Par Sêmèvo Bonaventure AGBON
« Dire que l’article 242 du Code électoral n’est pas compréhensible relève de la manipulation de l’opinion à des fins inavouées ». Jacques Ayadji a été clair : la polémique autour de l’article 242 du Code électoral est le fruit d’une mauvaise foi de quelques personnalités. Que doit-on alors comprendre ? Comment gagner désormais un siège ? « Le nouveau Code n’a pas remis en cause ce qui se faisait. Il a juste mis des restrictions, notamment la condition des 10%. Tous les partis doivent rechercher une couverture nationale et essayer d’avoir 10 % des suffrages au niveau national.

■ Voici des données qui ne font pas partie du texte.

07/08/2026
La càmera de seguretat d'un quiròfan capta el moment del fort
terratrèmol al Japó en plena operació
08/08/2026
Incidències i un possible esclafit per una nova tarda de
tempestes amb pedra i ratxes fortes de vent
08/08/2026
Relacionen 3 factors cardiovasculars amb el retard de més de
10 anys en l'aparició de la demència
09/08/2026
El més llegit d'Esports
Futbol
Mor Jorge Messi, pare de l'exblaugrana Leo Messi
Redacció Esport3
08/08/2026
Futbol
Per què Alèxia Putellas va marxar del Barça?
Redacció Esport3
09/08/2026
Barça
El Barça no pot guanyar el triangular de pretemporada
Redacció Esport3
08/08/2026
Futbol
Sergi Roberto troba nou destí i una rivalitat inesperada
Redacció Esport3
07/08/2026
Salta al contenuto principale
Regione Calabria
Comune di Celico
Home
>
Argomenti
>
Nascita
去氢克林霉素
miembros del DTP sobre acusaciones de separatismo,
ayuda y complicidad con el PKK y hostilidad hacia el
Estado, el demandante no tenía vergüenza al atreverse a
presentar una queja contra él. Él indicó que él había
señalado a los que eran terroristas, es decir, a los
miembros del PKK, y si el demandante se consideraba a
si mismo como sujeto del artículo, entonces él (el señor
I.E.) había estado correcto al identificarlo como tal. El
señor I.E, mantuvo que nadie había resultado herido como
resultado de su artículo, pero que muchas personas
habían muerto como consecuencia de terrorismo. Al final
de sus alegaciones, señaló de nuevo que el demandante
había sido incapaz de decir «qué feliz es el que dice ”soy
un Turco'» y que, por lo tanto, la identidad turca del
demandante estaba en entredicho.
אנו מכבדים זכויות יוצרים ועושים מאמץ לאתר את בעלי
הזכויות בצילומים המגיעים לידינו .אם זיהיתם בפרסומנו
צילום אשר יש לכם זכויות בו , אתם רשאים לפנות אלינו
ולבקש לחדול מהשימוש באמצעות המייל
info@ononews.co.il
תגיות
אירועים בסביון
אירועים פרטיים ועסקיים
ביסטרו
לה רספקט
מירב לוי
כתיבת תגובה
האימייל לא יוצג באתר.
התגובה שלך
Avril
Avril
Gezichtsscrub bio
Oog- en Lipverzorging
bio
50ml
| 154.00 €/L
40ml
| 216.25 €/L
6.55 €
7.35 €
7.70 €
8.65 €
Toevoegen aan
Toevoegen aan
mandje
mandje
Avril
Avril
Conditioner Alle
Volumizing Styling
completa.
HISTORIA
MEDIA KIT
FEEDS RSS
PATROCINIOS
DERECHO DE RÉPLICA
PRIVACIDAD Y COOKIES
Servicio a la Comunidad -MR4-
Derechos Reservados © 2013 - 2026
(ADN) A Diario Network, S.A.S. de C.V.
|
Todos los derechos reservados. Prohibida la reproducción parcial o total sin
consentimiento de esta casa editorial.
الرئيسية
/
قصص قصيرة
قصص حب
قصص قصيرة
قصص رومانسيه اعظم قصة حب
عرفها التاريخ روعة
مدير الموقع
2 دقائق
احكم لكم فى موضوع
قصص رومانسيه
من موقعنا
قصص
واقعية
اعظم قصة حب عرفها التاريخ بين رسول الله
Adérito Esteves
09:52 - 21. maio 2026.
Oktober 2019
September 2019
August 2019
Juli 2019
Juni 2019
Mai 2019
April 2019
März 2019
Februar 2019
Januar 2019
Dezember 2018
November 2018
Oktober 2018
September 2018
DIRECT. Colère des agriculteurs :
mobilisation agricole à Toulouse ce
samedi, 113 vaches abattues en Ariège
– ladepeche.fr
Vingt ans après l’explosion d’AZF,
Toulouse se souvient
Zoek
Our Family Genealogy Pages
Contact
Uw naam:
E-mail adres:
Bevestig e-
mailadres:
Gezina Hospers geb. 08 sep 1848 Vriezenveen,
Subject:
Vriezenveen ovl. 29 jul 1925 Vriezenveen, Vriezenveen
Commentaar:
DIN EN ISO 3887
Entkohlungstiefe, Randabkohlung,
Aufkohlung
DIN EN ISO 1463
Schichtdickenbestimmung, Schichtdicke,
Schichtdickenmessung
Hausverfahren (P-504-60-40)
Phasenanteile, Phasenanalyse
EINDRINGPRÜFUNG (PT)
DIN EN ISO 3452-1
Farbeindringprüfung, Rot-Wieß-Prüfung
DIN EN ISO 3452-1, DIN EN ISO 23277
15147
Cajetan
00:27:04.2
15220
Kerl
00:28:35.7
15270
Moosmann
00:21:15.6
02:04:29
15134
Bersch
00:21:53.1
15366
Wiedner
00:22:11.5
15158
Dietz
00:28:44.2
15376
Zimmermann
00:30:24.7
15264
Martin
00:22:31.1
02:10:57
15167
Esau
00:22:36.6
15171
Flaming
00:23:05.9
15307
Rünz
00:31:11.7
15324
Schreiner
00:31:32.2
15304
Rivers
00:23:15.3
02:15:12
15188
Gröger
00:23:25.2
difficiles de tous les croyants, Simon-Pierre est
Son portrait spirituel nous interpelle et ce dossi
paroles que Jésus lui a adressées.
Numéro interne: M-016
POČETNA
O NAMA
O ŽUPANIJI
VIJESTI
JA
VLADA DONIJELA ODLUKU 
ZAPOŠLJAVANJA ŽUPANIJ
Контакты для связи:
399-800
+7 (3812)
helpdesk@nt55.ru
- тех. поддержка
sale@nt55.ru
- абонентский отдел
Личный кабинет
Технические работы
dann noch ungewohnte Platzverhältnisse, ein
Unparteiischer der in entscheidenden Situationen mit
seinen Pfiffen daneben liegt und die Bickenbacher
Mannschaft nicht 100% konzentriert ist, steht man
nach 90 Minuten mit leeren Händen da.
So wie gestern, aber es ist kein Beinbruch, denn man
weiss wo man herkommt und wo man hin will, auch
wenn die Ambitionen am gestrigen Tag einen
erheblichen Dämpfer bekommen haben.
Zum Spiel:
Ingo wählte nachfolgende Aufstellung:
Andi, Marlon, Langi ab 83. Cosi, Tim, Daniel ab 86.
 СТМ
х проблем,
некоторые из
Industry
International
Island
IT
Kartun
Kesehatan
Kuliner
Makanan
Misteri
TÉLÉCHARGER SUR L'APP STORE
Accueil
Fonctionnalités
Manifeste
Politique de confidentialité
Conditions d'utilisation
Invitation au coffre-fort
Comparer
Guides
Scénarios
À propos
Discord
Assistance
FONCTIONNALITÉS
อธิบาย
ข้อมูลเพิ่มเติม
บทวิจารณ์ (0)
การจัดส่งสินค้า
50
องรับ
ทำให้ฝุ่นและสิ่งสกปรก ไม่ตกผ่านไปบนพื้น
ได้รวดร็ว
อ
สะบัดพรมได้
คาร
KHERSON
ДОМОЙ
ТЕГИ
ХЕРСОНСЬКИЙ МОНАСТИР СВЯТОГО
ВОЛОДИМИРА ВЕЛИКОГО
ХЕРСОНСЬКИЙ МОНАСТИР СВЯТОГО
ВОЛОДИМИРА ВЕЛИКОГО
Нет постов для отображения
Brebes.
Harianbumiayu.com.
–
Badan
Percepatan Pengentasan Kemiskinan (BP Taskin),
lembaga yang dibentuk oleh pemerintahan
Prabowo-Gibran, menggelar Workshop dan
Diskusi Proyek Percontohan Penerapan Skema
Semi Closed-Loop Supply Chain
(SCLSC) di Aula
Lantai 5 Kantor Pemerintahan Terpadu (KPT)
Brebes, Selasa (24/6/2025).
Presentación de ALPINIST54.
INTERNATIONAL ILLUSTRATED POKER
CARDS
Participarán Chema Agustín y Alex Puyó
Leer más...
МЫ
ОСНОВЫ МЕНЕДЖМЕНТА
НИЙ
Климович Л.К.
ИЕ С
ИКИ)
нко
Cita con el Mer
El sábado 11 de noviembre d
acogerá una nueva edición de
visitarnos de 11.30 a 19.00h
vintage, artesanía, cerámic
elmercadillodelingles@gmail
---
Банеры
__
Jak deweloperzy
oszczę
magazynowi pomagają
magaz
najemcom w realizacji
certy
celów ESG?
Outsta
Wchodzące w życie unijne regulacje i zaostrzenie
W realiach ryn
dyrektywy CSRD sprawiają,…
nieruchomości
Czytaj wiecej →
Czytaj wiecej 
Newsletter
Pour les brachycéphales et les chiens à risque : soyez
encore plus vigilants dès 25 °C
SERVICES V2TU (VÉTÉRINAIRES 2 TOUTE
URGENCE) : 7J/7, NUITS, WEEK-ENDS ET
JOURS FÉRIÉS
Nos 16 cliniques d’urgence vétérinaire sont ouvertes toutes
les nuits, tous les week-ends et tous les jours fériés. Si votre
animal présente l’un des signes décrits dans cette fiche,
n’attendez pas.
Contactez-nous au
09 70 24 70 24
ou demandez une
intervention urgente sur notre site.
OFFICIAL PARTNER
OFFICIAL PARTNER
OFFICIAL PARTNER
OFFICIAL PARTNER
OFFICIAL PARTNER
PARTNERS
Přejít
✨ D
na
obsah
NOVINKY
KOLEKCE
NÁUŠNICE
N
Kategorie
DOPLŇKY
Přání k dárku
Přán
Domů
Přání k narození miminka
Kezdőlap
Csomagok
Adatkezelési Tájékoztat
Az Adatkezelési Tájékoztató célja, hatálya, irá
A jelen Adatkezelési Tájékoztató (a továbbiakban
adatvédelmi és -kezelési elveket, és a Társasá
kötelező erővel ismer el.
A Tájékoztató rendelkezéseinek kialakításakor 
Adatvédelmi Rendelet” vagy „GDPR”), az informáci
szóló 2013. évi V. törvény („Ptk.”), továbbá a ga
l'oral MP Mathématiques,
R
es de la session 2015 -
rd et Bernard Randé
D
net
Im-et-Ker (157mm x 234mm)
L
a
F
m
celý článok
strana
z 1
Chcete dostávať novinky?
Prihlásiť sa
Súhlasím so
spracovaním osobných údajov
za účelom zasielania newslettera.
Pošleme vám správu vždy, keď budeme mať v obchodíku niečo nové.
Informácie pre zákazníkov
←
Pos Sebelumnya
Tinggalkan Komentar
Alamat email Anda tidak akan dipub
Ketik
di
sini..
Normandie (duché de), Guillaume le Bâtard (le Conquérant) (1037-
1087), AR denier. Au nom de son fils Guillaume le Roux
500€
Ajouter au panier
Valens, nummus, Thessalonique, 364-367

A défaut, quelle que soit votre performance dans une circonscription donnée, même si vous avez 100% des suffrages et que vous devriez rafler tous les sièges de cette circonscription, vous n’aurez pas droit à l’attribution de sièges. Mais on ne légifère pas pour créer le K.O, c’est pourquoi, sachant qu’il est possible qu’à une élection aucune liste n’ait 10 %, le législateur a prévu dans ces cas qu’il faut racheter du premier au quatrième », a répondu Jacques Ayadji. Et c’est tout ! a-t-il insisté. « On peut être d’accord ou non, mais c’est ce que nos députés ont légiféré », a-t-il conclu.
Dans une démarche comparative, le jadis bouillant syndicaliste a indiqué que dans le système éducatif, 00 dans une matière est éliminatoire même si vous aviez 17 de moyenne sur 20. De même, a-t-il ajouté, à l’Epac (nouvelle appellation) dont il est un produit, pour réussir il faut remplir trois conditions : primo, avoir 12 sur 20 comme moyenne, secundo avoir 12 sur 20 dans les matières de spécialité et tertio, avoir aussi 12 de moyenne sur 20 dans les matières fondamentales. Ces exemples pour dire que c’est la règle édictée. On peut ne pas en être d’accord mais c’est la règle. Sur ce, le président du Moele-Bénin préfère que les ‘’polémistes’’ disent ne pas être d’accord avec la disposition de l’article 242 plutôt que de dire qu’il est incompréhensible. Conformément à sa devise « vérité, travail, patrie », le Moele-Bénin ne souhaite pas que cette polémique continue. Car « C’est à cause de la manipulation que nous faisons du sur-place depuis. Le peuple béninois ne mérite pas cette manipulation », croit Jacques Ayadji.
Par ailleurs, le président du Moele-Bénin a aussi abordé la polémique consistant à dire que les députés imposent au peuple d’envoyer au moins 4 partis au parlement. Il estime que cette critique vient de ce que les auteurs confondent l’éligibilité d’un parti politique à l’attribution des sièges et l’attribution de siège à ce parti. « Un parti peut bien être éligible à l’attribution de sièges sans en remporter aucun comme on peut être admissible à un examen et échouer à cet examen », a-t-il clarifié. Et de conclure que bien que la loi ait prévu le rachat de 4 partis, il est bien possible que les sièges soient totalement raflés par moins de 4 partis.
Intégralité de l’article querellé
« L’attribution des sièges aux différentes listes en présence s’effectue selon le système du quotient électoral. Le nombre de suffrages valablement exprimés est divisé par le nombre de sièges à pourvoir pour obtenir le quotient électoral de la circonscription électorale. Le nombre de voix obtenues par chaque liste est divisé par ce quotient électoral et le résultat donne le nombre de sièges à attribuer à la liste. Les sièges restants sont attribués selon la règle de la plus forte moyenne. Seules les listes, ayant recueilli au moins 10% des suffrages valablement exprimés au plan national, se voient attribuer des sièges sans que le nombre de listes éligibles ne soit inférieur à quatre (04). Toutefois, si le nombre de listes en compétition est inférieur à quatre (04), toutes les listes sont éligibles à l’attribution de sièges ».